_Records from a collection_:
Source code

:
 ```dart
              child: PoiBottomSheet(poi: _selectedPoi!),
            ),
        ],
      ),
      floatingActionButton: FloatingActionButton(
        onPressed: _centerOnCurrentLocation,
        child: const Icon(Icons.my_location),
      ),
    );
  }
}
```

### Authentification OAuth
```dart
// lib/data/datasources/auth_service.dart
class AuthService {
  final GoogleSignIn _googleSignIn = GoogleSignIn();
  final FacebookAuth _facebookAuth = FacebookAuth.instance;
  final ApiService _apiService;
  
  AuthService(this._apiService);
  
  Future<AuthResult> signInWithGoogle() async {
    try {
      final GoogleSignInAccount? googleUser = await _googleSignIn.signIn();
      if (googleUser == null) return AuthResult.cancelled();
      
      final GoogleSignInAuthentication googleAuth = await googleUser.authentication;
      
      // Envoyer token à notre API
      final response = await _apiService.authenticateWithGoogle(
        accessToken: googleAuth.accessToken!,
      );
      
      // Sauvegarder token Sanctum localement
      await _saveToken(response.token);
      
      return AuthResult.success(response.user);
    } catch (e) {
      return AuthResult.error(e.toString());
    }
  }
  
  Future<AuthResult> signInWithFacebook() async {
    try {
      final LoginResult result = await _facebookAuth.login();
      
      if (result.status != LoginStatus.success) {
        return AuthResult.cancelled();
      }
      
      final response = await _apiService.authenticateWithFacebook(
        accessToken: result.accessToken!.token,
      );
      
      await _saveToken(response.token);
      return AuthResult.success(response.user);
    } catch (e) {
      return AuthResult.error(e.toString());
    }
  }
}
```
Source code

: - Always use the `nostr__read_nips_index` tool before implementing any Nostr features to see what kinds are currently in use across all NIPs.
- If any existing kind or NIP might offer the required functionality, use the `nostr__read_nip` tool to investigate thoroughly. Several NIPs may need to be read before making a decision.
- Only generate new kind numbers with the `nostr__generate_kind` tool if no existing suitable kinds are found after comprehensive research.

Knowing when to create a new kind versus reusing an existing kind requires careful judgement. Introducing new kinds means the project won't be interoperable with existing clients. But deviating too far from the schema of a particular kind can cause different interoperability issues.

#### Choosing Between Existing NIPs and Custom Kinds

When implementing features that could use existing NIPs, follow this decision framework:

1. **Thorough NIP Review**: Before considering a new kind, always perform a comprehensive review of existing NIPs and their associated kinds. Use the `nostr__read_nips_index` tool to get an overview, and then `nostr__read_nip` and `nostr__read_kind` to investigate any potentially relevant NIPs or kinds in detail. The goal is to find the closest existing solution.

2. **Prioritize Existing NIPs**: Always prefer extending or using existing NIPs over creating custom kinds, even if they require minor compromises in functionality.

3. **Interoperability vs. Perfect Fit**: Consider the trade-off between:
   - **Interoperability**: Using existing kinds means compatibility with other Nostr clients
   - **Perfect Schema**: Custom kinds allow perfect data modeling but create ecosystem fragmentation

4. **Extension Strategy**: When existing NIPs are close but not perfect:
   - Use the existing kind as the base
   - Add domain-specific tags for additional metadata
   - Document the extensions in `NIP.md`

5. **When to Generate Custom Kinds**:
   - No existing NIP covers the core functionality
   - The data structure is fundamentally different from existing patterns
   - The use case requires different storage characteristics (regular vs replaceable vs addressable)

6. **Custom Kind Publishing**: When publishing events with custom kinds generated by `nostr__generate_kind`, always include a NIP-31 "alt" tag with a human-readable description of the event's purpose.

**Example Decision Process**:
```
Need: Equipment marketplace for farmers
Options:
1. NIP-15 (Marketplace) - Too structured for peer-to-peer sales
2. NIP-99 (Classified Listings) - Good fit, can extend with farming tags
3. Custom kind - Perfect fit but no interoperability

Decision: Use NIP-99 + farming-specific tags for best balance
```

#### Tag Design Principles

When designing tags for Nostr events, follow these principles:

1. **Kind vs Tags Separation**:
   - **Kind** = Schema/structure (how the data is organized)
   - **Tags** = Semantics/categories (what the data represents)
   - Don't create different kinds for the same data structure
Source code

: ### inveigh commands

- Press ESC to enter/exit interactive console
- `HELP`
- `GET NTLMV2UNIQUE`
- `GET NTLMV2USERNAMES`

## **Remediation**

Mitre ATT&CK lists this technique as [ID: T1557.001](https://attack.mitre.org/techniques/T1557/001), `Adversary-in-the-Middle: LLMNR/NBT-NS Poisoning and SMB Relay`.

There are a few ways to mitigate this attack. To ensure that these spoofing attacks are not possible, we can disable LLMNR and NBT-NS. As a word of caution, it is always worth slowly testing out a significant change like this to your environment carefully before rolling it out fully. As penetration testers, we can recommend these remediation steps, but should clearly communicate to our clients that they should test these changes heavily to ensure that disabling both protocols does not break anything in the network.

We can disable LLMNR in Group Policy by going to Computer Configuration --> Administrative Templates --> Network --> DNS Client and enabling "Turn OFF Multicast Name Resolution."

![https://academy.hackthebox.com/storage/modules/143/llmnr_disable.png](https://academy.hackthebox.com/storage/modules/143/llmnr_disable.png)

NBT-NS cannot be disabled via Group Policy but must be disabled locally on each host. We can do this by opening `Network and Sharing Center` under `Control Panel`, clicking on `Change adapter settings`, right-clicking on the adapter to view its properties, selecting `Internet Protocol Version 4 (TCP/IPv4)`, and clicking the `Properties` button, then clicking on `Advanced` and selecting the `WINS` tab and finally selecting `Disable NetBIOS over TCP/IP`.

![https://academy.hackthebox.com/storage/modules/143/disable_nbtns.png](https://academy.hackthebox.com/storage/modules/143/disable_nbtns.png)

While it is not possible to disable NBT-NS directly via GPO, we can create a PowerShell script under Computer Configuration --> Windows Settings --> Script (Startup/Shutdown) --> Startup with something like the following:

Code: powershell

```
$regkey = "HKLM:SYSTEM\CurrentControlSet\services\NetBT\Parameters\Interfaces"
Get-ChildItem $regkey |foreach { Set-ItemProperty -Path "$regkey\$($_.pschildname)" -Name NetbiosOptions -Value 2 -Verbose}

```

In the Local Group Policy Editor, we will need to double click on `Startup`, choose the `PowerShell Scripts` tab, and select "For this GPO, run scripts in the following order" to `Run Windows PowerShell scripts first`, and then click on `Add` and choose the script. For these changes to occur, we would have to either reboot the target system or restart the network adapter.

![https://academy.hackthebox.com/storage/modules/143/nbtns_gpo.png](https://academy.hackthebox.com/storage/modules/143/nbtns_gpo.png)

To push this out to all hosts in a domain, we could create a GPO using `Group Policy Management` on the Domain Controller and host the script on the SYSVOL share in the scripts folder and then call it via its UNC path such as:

_What the task asks_:
From the first line to the last, copy the records exactly as they appear above.

_Output for this task_:
Source code

:
 ```dart
              child: PoiBottomSheet(poi: _selectedPoi!),
            ),
        ],
      ),
      floatingActionButton: FloatingActionButton(
        onPressed: _centerOnCurrentLocation,
        child: const Icon(Icons.my_location),
      ),
    );
  }
}
```

### Authentification OAuth
```dart
// lib/data/datasources/auth_service.dart
class AuthService {
  final GoogleSignIn _googleSignIn = GoogleSignIn();
  final FacebookAuth _facebookAuth = FacebookAuth.instance;
  final ApiService _apiService;
  
  AuthService(this._apiService);
  
  Future<AuthResult> signInWithGoogle() async {
    try {
      final GoogleSignInAccount? googleUser = await _googleSignIn.signIn();
      if (googleUser == null) return AuthResult.cancelled();
      
      final GoogleSignInAuthentication googleAuth = await googleUser.authentication;
      
      // Envoyer token à notre API
      final response = await _apiService.authenticateWithGoogle(
        accessToken: googleAuth.accessToken!,
      );
      
      // Sauvegarder token Sanctum localement
      await _saveToken(response.token);
      
      return AuthResult.success(response.user);
    } catch (e) {
      return AuthResult.error(e.toString());
    }
  }
  
  Future<AuthResult> signInWithFacebook() async {
    try {
      final LoginResult result = await _facebookAuth.login();
      
      if (result.status != LoginStatus.success) {
        return AuthResult.cancelled();
      }
      
      final response = await _apiService.authenticateWithFacebook(
        accessToken: result.accessToken!.token,
      );
      
      await _saveToken(response.token);
      return AuthResult.success(response.user);
    } catch (e) {
      return AuthResult.error(e.toString());
    }
  }
}
```
Source code

: - Always use the `nostr__read_nips_index` tool before implementing any Nostr features to see what kinds are currently in use across all NIPs.
- If any existing kind or NIP might offer the required functionality, use the `nostr__read_nip` tool to investigate thoroughly. Several NIPs may need to be read before making a decision.
- Only generate new kind numbers with the `nostr__generate_kind` tool if no existing suitable kinds are found after comprehensive research.

Knowing when to create a new kind versus reusing an existing kind requires careful judgement. Introducing new kinds means the project won't be interoperable with existing clients. But deviating too far from the schema of a particular kind can cause different interoperability issues.

#### Choosing Between Existing NIPs and Custom Kinds

When implementing features that could use existing NIPs, follow this decision framework:

1. **Thorough NIP Review**: Before considering a new kind, always perform a comprehensive review of existing NIPs and their associated kinds. Use the `nostr__read_nips_index` tool to get an overview, and then `nostr__read_nip` and `nostr__read_kind` to investigate any potentially relevant NIPs or kinds in detail. The goal is to find the closest existing solution.

2. **Prioritize Existing NIPs**: Always prefer extending or using existing NIPs over creating custom kinds, even if they require minor compromises in functionality.

3. **Interoperability vs. Perfect Fit**: Consider the trade-off between:
   - **Interoperability**: Using existing kinds means compatibility with other Nostr clients
   - **Perfect Schema**: Custom kinds allow perfect data modeling but create ecosystem fragmentation

4. **Extension Strategy**: When existing NIPs are close but not perfect:
   - Use the existing kind as the base
   - Add domain-specific tags for additional metadata
   - Document the extensions in `NIP.md`

5. **When to Generate Custom Kinds**:
   - No existing NIP covers the core functionality
   - The data structure is fundamentally different from existing patterns
   - The use case requires different storage characteristics (regular vs replaceable vs addressable)

6. **Custom Kind Publishing**: When publishing events with custom kinds generated by `nostr__generate_kind`, always include a NIP-31 "alt" tag with a human-readable description of the event's purpose.

**Example Decision Process**:
```
Need: Equipment marketplace for farmers
Options:
1. NIP-15 (Marketplace) - Too structured for peer-to-peer sales
2. NIP-99 (Classified Listings) - Good fit, can extend with farming tags
3. Custom kind - Perfect fit but no interoperability

Decision: Use NIP-99 + farming-specific tags for best balance
```

#### Tag Design Principles

When designing tags for Nostr events, follow these principles:

1. **Kind vs Tags Separation**:
   - **Kind** = Schema/structure (how the data is organized)
   - **Tags** = Semantics/categories (what the data represents)
   - Don't create different kinds for the same data structure
Source code

: ### inveigh commands

- Press ESC to enter/exit interactive console
- `HELP`
- `GET NTLMV2UNIQUE`
- `GET NTLMV2USERNAMES`

## **Remediation**

Mitre ATT&CK lists this technique as [ID: T1557.001](https://attack.mitre.org/techniques/T1557/001), `Adversary-in-the-Middle: LLMNR/NBT-NS Poisoning and SMB Relay`.

There are a few ways to mitigate this attack. To ensure that these spoofing attacks are not possible, we can disable LLMNR and NBT-NS. As a word of caution, it is always worth slowly testing out a significant change like this to your environment carefully before rolling it out fully. As penetration testers, we can recommend these remediation steps, but should clearly communicate to our clients that they should test these changes heavily to ensure that disabling both protocols does not break anything in the network.

We can disable LLMNR in Group Policy by going to Computer Configuration --> Administrative Templates --> Network --> DNS Client and enabling "Turn OFF Multicast Name Resolution."

![https://academy.hackthebox.com/storage/modules/143/llmnr_disable.png](https://academy.hackthebox.com/storage/modules/143/llmnr_disable.png)

NBT-NS cannot be disabled via Group Policy but must be disabled locally on each host. We can do this by opening `Network and Sharing Center` under `Control Panel`, clicking on `Change adapter settings`, right-clicking on the adapter to view its properties, selecting `Internet Protocol Version 4 (TCP/IPv4)`, and clicking the `Properties` button, then clicking on `Advanced` and selecting the `WINS` tab and finally selecting `Disable NetBIOS over TCP/IP`.

![https://academy.hackthebox.com/storage/modules/143/disable_nbtns.png](https://academy.hackthebox.com/storage/modules/143/disable_nbtns.png)

While it is not possible to disable NBT-NS directly via GPO, we can create a PowerShell script under Computer Configuration --> Windows Settings --> Script (Startup/Shutdown) --> Startup with something like the following:

Code: powershell

```
$regkey = "HKLM:SYSTEM\CurrentControlSet\services\NetBT\Parameters\Interfaces"
Get-ChildItem $regkey |foreach { Set-ItemProperty -Path "$regkey\$($_.pschildname)" -Name NetbiosOptions -Value 2 -Verbose}

```

In the Local Group Policy Editor, we will need to double click on `Startup`, choose the `PowerShell Scripts` tab, and select "For this GPO, run scripts in the following order" to `Run Windows PowerShell scripts first`, and then click on `Add` and choose the script. For these changes to occur, we would have to either reboot the target system or restart the network adapter.

![https://academy.hackthebox.com/storage/modules/143/nbtns_gpo.png](https://academy.hackthebox.com/storage/modules/143/nbtns_gpo.png)

To push this out to all hosts in a domain, we could create a GPO using `Group Policy Management` on the Domain Controller and host the script on the SYSVOL share in the scripts folder and then call it via its UNC path such as:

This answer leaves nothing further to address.